There are several options for the disposal of the body: cremation or burial in Hong Kong, cremation in Hong Kong and then shipment of the ashes to another destination, or embalming and preparation of the body for shipment elsewhere (the most expensive option).


Traditionally, burial is important and the location of a burial is even more important. However, in Hong Kong space is limited and burial plots are seldom permanent. Often someone may be buried in a public cemetery for a period of seven years, and then cremated. This is referred to as second burial. Sometimes, remains are re-buried rather than cremated.

It is also common for burials to be delayed, with some people taking note of horoscopes and burying the body only at the "best" time.

There has been a trend towards using "Eco-Coffins", made of corrugated cardboard. If cremation is to follow the burial, these are much cheaper and also burn more quickly, so are more ecologically friendly. The Government supports this initiative. Recently, people have opted to purchase re-usable coffins, which are hardwood on the outside and cardboard on the inside. Only the inside is used for cremation, while the outer hardwood coffin can be re-used.


If the deceased is to be cremated then a relative should contact the Department of Health and the Food and Environmental Hygiene Department at the joint offices of the Births and Deaths General Register Office (Hong Kong Island Deaths Registry) or the Births and Deaths General Register Office (Kowloon Deaths Registry).

Cremation immediately following death is most common. However, there are limited facilities available for cremation and there can be a waiting period of up to two weeks.

Ashes are often held in a public columbarium, which are specially designed to be beautiful and dignified resting places. Some people keep ashes at home or scatter them in one of the government's Gardens of Remembrance. Both practices are legally accepted. Ashes may also be shipped overseas, which is now a common practice, as many Chinese families have moved away from Hong Kong and custom tends to be for the ashes of the parents to remain with the family.

A funeral home can manage the shipment of ashes. Alternatively, they may be carried by an individual with the correct paperwork, as detailed below.


It is recommended to consult the relevant Consulate for advice on repatriation. If remains are to be shipped to the United States, for example, the Consulate will issue a Consular Mortuary Certificate to accompany the remains.

If a body is to be removed from Hong Kong, it is necessary to apply for a Permit for the Removal of a Body From Hong Kong. This can be done by means of an application form (SF/BDR/3). Ask about applying when registering the death. At the same time, make sure that to the body will be allowed into the country to which it is being repatriated. In some cases, the authorities will not grant the permission for removal until they have seen that permission for import elsewhere has been granted.

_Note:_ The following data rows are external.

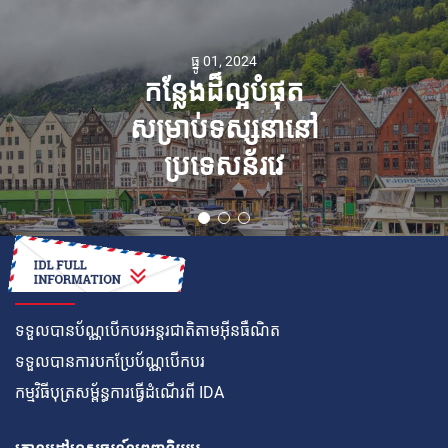
ធ្នូ 01, 2024
កន្លែងដ៏ល្អបំផុត
សម្រាប់ទស្សនានៅ
ប្រទេសន័រវេ
របៀប
ទទួលបានប័ណ្ណបើកបរអន្តរជាតិតាមអ៊ីនធឺណិត
ទទួលបានការបកប្រែប័ណ្ណបើកបរ
កម្មវិធីបុត្រសម្ព័ន្ធការធ្វើដំណើរពី IDA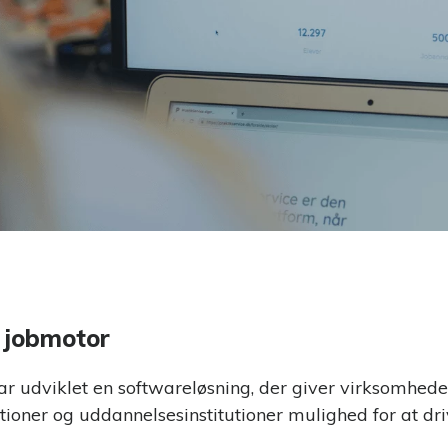
g med målgruppen
Skab en stærk pre- og onboarding
ementsystem
Praktikmål.dk
nthåndtering med
Skab overblik over elevens/lærling
praktikmål
d jobmotor
udviklet en softwareløsning, der giver virksomhede
ioner og uddannelsesinstitutioner mulighed for at dr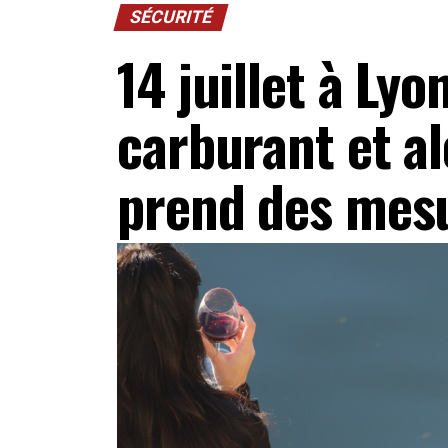
SÉCURITÉ
14 juillet à Lyon
carburant et al
prend des mesu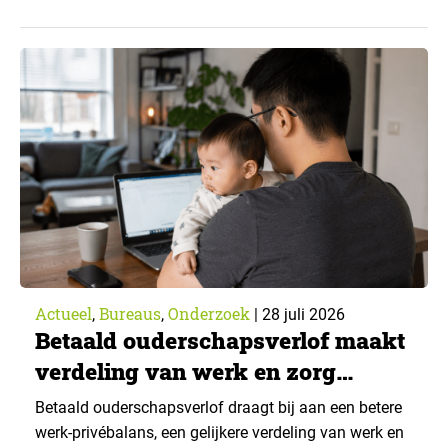
een generatieve AI-toepassing gebruikt, tegenover
43% een jaar eerder. Dat blijkt uit de nieuwste editie
van What’s Happening Online & AI? 2026, het
jaarlijkse trendrapport van Ruigrok onderzoek &
advies over…
Actueel
Bureaus
Onderzoek
,
,
|
28 juli 2026
Betaald ouderschapsverlof maakt
verdeling van werk en zorg
gelijker
Betaald ouderschapsverlof draagt bij aan een betere
werk-privébalans, een gelijkere verdeling van werk en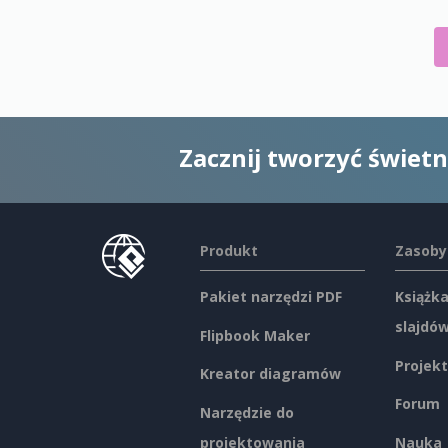
Zacznij tworzyć świet
Produkt
Zasoby
Pakiet narzędzi PDF
Książka
slajdó
Flipbook Maker
Projekt
Kreator diagramów
Forum
Narzędzie do
projektowania
Nauka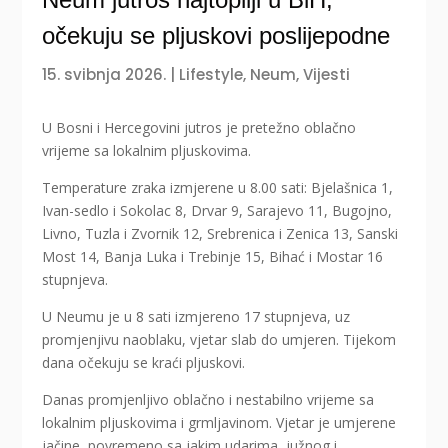
očekuju se pljuskovi poslijepodne
15. svibnja 2026.
|
Lifestyle
,
Neum
,
Vijesti
U Bosni i Hercegovini jutros je pretežno oblačno
vrijeme sa lokalnim pljuskovima.
Temperature zraka izmjerene u 8.00 sati: Bjelašnica 1,
Ivan-sedlo i Sokolac 8, Drvar 9, Sarajevo 11, Bugojno,
Livno, Tuzla i Zvornik 12, Srebrenica i Zenica 13, Sanski
Most 14, Banja Luka i Trebinje 15, Bihać i Mostar 16
stupnjeva.
U Neumu je u 8 sati izmjereno 17 stupnjeva, uz
promjenjivu naoblaku, vjetar slab do umjeren. Tijekom
dana očekuju se kraći pljuskovi.
Danas promjenljivo oblačno i nestabilno vrijeme sa
lokalnim pljuskovima i grmljavinom. Vjetar je umjerene
jačine, povremeno sa jakim udarima, južnog i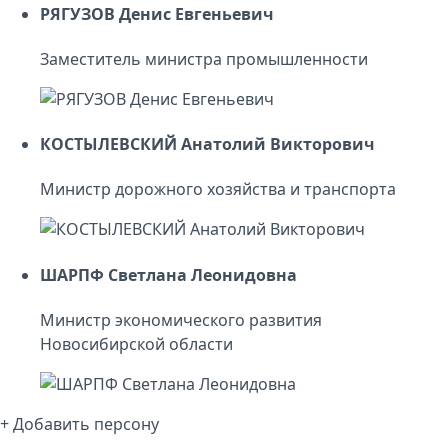
РЯГУЗОВ Денис Евгеньевич
Заместитель министра промышленности
КОСТЫЛЕВСКИЙ Анатолий Викторович
Министр дорожного хозяйства и транспорта
ШАРПФ Светлана Леонидовна
Министр экономического развития
Новосибирской области
+ Добавить персону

The applicant will be asked to supply personal details of the deceased, as well as information regarding when and where death occurred. In addition, information about the destination will be required.

Embalming is compulsory for a body being repatriated, and can take up to one week. The mortuary will provide a certificate stating that the body has been embalmed in accordance with local practice, and that only human remains are in the casket.

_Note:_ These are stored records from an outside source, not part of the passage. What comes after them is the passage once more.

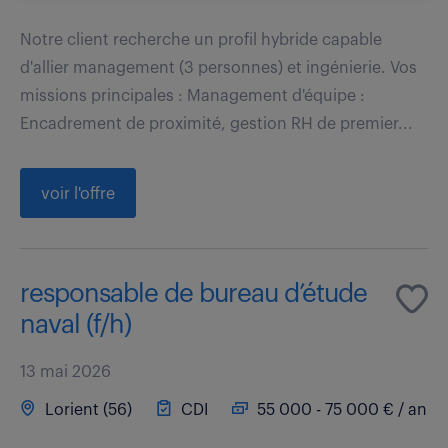
Notre client recherche un profil hybride capable
d'allier management (3 personnes) et ingénierie. Vos
missions principales : Management d'équipe :
Encadrement de proximité, gestion RH de premier...
voir l'offre
responsable de bureau d’étude
naval (f/h)
13 mai 2026
Lorient (56)
CDI
55 000 - 75 000 € / an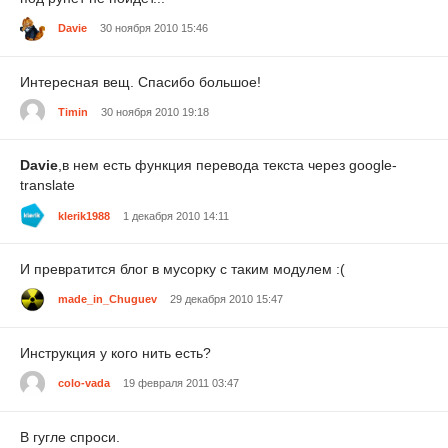
Davie
30 ноября 2010 15:46
Интересная вещ. Спасибо большое!
Timin
30 ноября 2010 19:18
Davie
,в нем есть функция перевода текста через google-
translate
klerik1988
1 декабря 2010 14:11
И превратится блог в мусорку с таким модулем :(
made_in_Chuguev
29 декабря 2010 15:47
Инструкция у кого нить есть?
colo-vada
19 февраля 2011 03:47
В гугле спроси.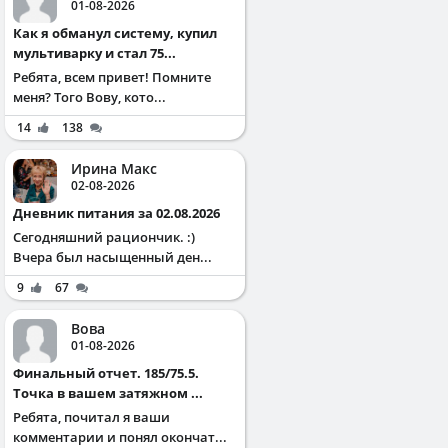
01-08-2026
Как я обманул систему, купил
мультиварку и стал 75...
Ребята, всем привет! Помните
меня? Того Вову, кото...
14
138
Ирина Макс
02-08-2026
Дневник питания за 02.08.2026
Сегодняшний рациончик. :)
Вчера был насыщенный ден...
9
67
Вова
01-08-2026
Финальный отчет. 185/75.5.
Точка в вашем затяжном ...
Ребята, почитал я ваши
комментарии и понял окончат...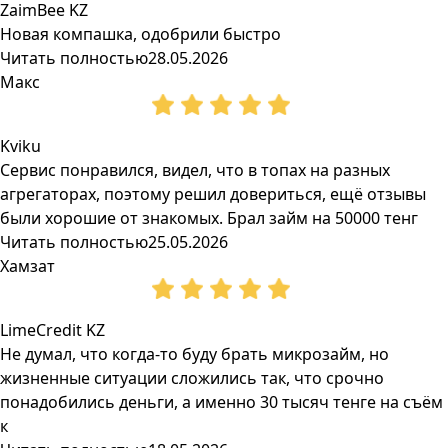
ZaimBee KZ
Новая компашка, одобрили быстро
Читать полностью
28.05.2026
Макс
Kviku
Сервис понравился, видел, что в топах на разных
агрегаторах, поэтому решил довериться, ещё отзывы
были хорошие от знакомых. Брал займ на 50000 тенг
Читать полностью
25.05.2026
Хамзат
LimeCredit KZ
Не думал, что когда-то буду брать микрозайм, но
жизненные ситуации сложились так, что срочно
понадобились деньги, а именно 30 тысяч тенге на съём
к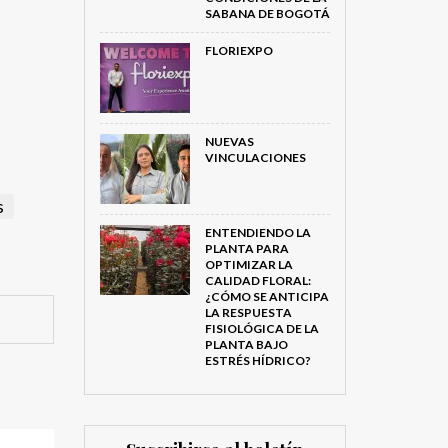
SABANA DE BOGOTÁ
FLORIEXPO
NUEVAS
VINCULACIONES
s
ENTENDIENDO LA
PLANTA PARA
OPTIMIZAR LA
CALIDAD FLORAL:
¿CÓMO SE ANTICIPA
LA RESPUESTA
FISIOLÓGICA DE LA
PLANTA BAJO
ESTRÉS HÍDRICO?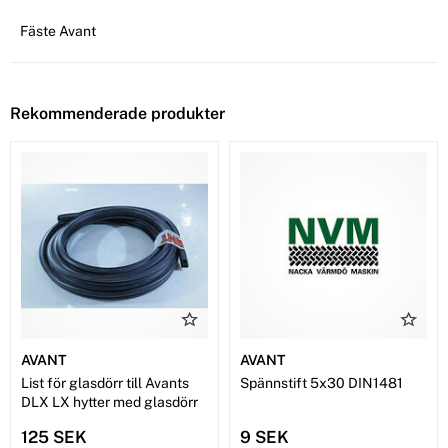
Fäste Avant
Rekommenderade produkter
AVANT
AVANT
List för glasdörr till Avants
Spännstift 5x30 DIN1481
DLX LX hytter med glasdörr
125 SEK
9 SEK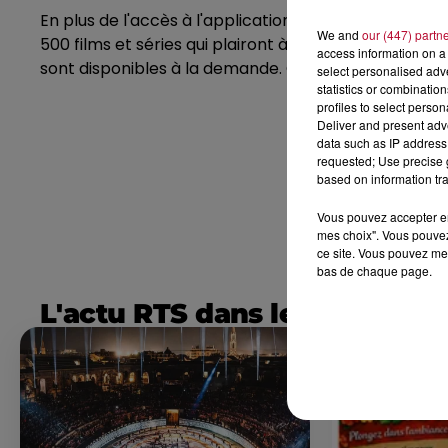
En plus de l'accès à l'application OQEE by Free, l'
We and
our (447) partn
500 films et séries qui plairont à toute la famille. 
access information on a 
sont disponibles à la demande. C'est un véritable c
select personalised ad
statistics or combinatio
profiles to select person
Deliver and present adv
data such as IP address 
requested; Use precise g
based on information tra
Vous pouvez accepter en 
mes choix". Vous pouvez
ce site. Vous pouvez met
bas de chaque page.
L'actu RTS dans le Sud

If repatriating a person's ashes, an official death certificate with an English translation, a cremation certificate and an exit permit issued by the local quarantine service must accompany the cremated remains. Funeral homes can assist in obtaining the necessary paperwork.

Euthanasia and Assisted Suicide

The general belief in Chinese custom is that there is life after death, even for those without a strong religious faith. As such, suicide is not viewed as honourable.

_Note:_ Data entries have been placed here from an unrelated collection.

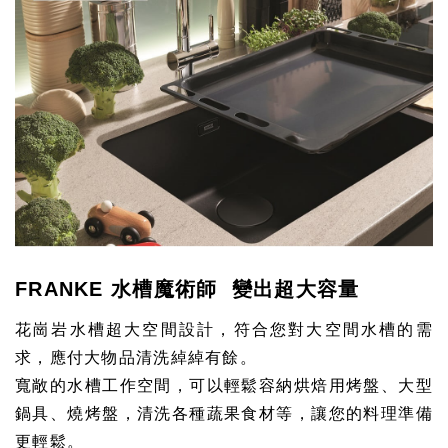
FRANKE 水槽魔術師 變出超大容量
花崗岩水槽超大空間設計，符合您對大空間水槽的需
求，應付大物品清洗綽綽有餘。
寬敞的水槽工作空間，可以輕鬆容納烘焙用烤盤、大型
鍋具、燒烤盤，清洗各種蔬果食材等，讓您的料理準備
更輕鬆。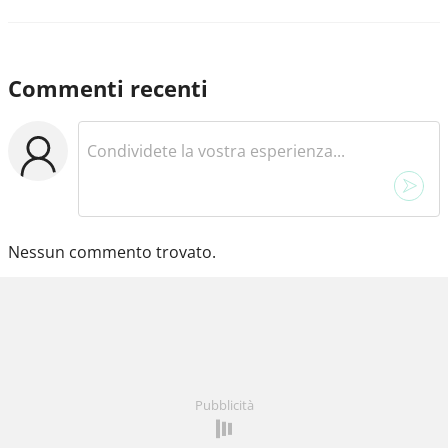
Commenti recenti
Nessun commento trovato.
Pubblicità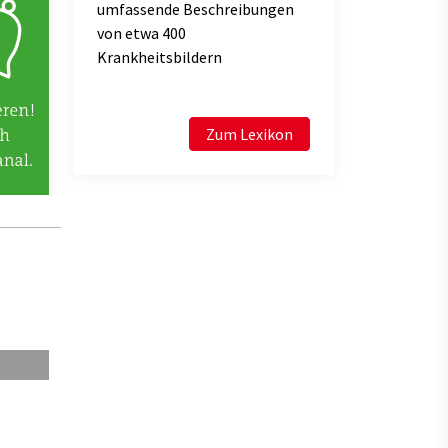
umfassende Beschreibungen
von etwa 400
Krankheitsbildern
Zum Lexikon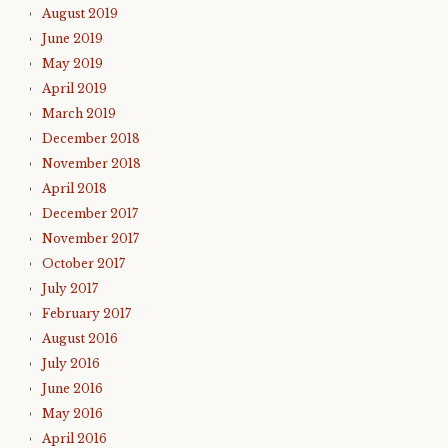
August 2019
June 2019
May 2019
April 2019
March 2019
December 2018
November 2018
April 2018
December 2017
November 2017
October 2017
July 2017
February 2017
August 2016
July 2016
June 2016
May 2016
April 2016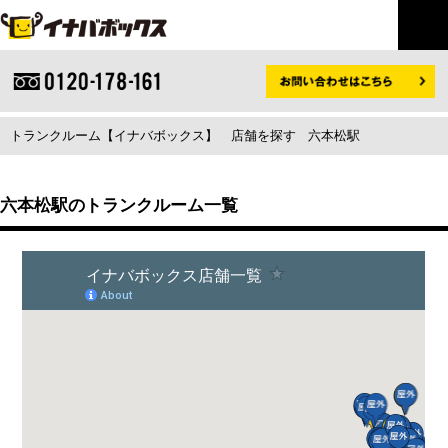
トランクルーム【イナバボックス】
店舗を探す
六本松駅
六本松駅のトランクルーム一覧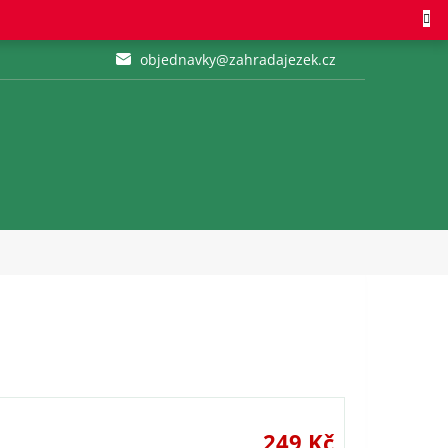
objednavky@zahradajezek.cz
249 Kč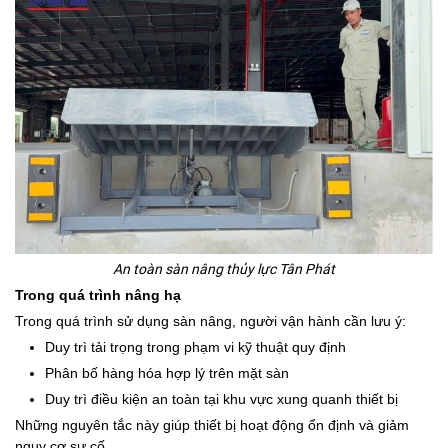
An toàn sàn nâng thủy lực Tân Phát
Trong quá trình nâng hạ
Trong quá trình sử dụng sàn nâng, người vận hành cần lưu ý:
Duy trì tải trọng trong phạm vi kỹ thuật quy định
Phân bố hàng hóa hợp lý trên mặt sàn
Duy trì điều kiện an toàn tại khu vực xung quanh thiết bị
Những nguyên tắc này giúp thiết bị hoạt động ổn định và giảm
nguy cơ sự cố.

There have been various debates on the legalisation of euthanasia, but the authorities have always claimed that it is not as pressing issue in Hong Kong as it perhaps is elsewhere. It is accepted practice to withhold or withdraw treatment in various situations, such as in Intensive Care Units. However, health professionals will not assist with suicide.

The current legal position is therefore that euthanasia is not permitted, and anyone assisting in suicide may be charged with murder.